L'uso del polacco mediano per la selezione delle caratteristiche

In un articolo che stavo leggendo di recente mi sono imbattuto nel seguente bit nella loro sezione di analisi dei dati:

La tabella dei dati è stata quindi suddivisa in tessuti e linee cellulari e i due sottotitoli sono stati lucidati separatamente mediana (le righe e le colonne sono state regolate iterativamente per avere una mediana 0) prima di essere riunite in una singola tabella. Alla fine abbiamo quindi selezionato il sottoinsieme di geni la cui espressione variava di almeno 4 volte rispetto alla mediana in questo campione impostato in almeno tre dei campioni testati

Devo dire che non seguo davvero il ragionamento qui. Mi chiedevo se potevi aiutarmi a rispondere alle seguenti due domande:

Perché è desiderabilmente / utile regolare la mediana nei set di dati? Perché dovrebbe essere fatto separatamente per diversi tipi di campioni?
In che modo ciò non modifica i dati sperimentali? È un modo noto di selezionare un numero di geni / variabili da un ampio set di dati o è piuttosto ad hoc?

Grazie,

feature-selection median genetics

— posdef
fonte

Puoi approfondire quale tipo di dati stai guardando? Penso a giudicare da quello che hai citato - per me - il metodo sembra molto ad hoc.

— suncoolsu,

@suncoolsu: sono dati di microarray, se hai familiarità con il concetto. Altrimenti, potrei forse riassumerlo come; quali geni sono espressi, in che misura nei campioni studiati. Ecco una spiegazione migliore: en.wikipedia.org/wiki/Gene_expression_profiling

— posdef

@suncoolsu Quasi sicuramente i dati dell'analisi dell'espressione genica.

— Kriegar,

Ok - Non ne ero sicuro, anche il sequenziamento di nuova generazione sta diventando popolare.

— suncoolsu,

Risposte:

Tukey Median Polish, l'algoritmo viene utilizzato nella normalizzazione RMA dei microarrays.
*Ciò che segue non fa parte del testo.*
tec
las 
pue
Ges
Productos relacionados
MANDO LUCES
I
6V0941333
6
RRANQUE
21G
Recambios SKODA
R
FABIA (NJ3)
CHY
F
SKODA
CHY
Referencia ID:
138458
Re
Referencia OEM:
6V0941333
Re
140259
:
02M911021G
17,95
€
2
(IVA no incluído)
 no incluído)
Come forse saprai, i dati dei microarray sono piuttosto rumorosi, quindi hanno bisogno di un modo più robusto per stimare le intensità della sonda tenendo conto delle osservazioni per tutte le sonde e i microarray. Questo è un modello tipico utilizzato per normalizzare le intensità delle sonde attraverso le matrici.
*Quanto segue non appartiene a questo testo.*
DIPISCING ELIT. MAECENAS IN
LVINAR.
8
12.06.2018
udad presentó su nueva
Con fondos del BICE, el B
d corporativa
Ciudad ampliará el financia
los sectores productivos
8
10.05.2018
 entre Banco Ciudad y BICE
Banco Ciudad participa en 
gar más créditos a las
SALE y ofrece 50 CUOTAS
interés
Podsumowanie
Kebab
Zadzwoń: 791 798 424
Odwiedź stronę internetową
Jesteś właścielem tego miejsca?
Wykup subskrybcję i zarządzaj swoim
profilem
Y_{io j} = μ_{io} + α_{j} + ε_{io j}

$Y_{ij} = \mu_{i} + \alpha_{j} + \epsilon_{ij}$

io = 1, ..., io j = 1, ..., J

$i=1,\ldots,I \qquad j=1,\ldots, J$

Dove è l' intensità PM trasformato per l' $Y_{ij}$ $log$ sonda sul matrice. sono rumori di fondo e si può presumere che corrispondano al rumore nella normale regressione lineare. Tuttavia, un'ipotesi distributiva supuò essere restrittiva, pertanto utilizziamo il Tukey Median Polish per ottenere le stime per e . Questo è un modo solido di normalizzare attraverso le matrici, poiché vogliamo separare il segnale, l'intensità dovuta alla sonda, dall'effetto array, $i^{th}$ $j^{th}$ $\epsilon_{ij}$ $\epsilon$ $\hat{\mu_i}$ $\hat{\alpha_j}$ . Possiamo ottenere il segnale normalizzando per l'effetto array per tutti gli array. Quindi, ci rimangono solo gli effetti della sonda più un po 'di rumore casuale. $\alpha$ $\hat{\alpha_j}$

Il link che ho citato prima usa la lucidatura mediana di Tukey per stimare i geni espressi in modo differenziato o geni "interessanti" classificandoli per effetto della sonda. Tuttavia, il documento è piuttosto vecchio e probabilmente a quel tempo le persone stavano ancora cercando di capire come analizzare i dati dei microarray. Il documento sui metodi bayesiani empirici non parametrici di Efron è stato pubblicato nel 2001, ma probabilmente non sarebbe stato ampiamente utilizzato.

Tuttavia, ora capiamo molto sui microarrays (statisticamente) e siamo abbastanza sicuri della loro analisi statistica.

I dati di microarray sono piuttosto rumorosi e l'RMA (che utilizza il polacco mediano) è uno dei metodi di normalizzazione più popolari, forse per la sua semplicità. Altri metodi popolari e sofisticati sono: GCRMA, VSN. È importante normalizzare poiché l'interesse è l'effetto della sonda e non l' effetto della matrice.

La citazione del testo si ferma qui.